Odpowiem pytaniem : to powiedz mi kto i dla kogo tworzy manuale? A moze sekcja pierwsza manow (nie 1M) jest dla developerow?

 *muchar wrote:*   

> Wychodzę z bardzo linuksowego założenia: jeśli się na czymś znam, coś umiem, to dzielę się tą wiedzą. W granicach rozsądku oczywiście.

 

Tu sie z Toba zgadzam! Ale chetnie porozmawiam na problemy natury nie-man'ualowej, bowiem to jest kwestia lenistwa.

A co do niewiedzy userow - chcesz powiedziec, ze wiekszosc z nich nie czyta man'ow i to jest okej, bo moga tutaj zadac pytanie? .......................   :Shocked:  intrygujace....................
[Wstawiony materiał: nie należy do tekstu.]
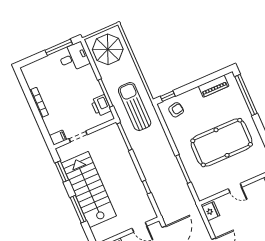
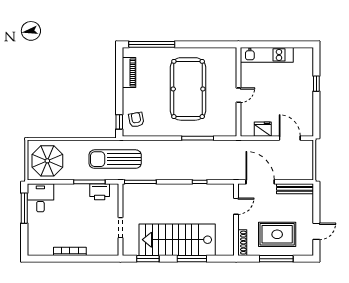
filing cabinet: (58, 138) -> (113, 248), removed
fridge: (211, 211) -> (263, 129), moved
I ostatnie (takie rzucone na szybko). Nie uwazam, aby stwierdzenia w stylu

'man emerge'

byly w zlym guscie! Wrecz przeciwnie. Przeciez faktycznie mozna niewiedziec gdzie szukac pomocy i dokumentacji. W ten sposob wskazuje sie gdzie jest 'wiedza'. I uwazasz ze to zle???? W ten sposob udziela sie odpowiedzi wskazujac gdzie jest rozwiazanie.....

----------

## no4b

Eh, daj rybakowi rybe to ja zje i bedzie glodny, naucz go lowuc ryby, a przestanie byc glodny. Tak samo bylo z moim odeslaniem do mana. Przeciez to jest podstawa. Wiadomobylo, ze takie cos MUSI byc w manie, a poto jest, zeby go przeczytac. Ja rozumiem, ktos nie zna angielskiego to moze to napisac i sie mu wyjasni, ja tez nie jestem obczaskany w angielskim...

A to jest typowa odpowiedz... ehh, no i co? nie pomoze? POMOZE.

----------

## gentoomil

khhe khe myślenie może i nie boli, ale niewprawnym.... szkodzi   :Wink: 

----------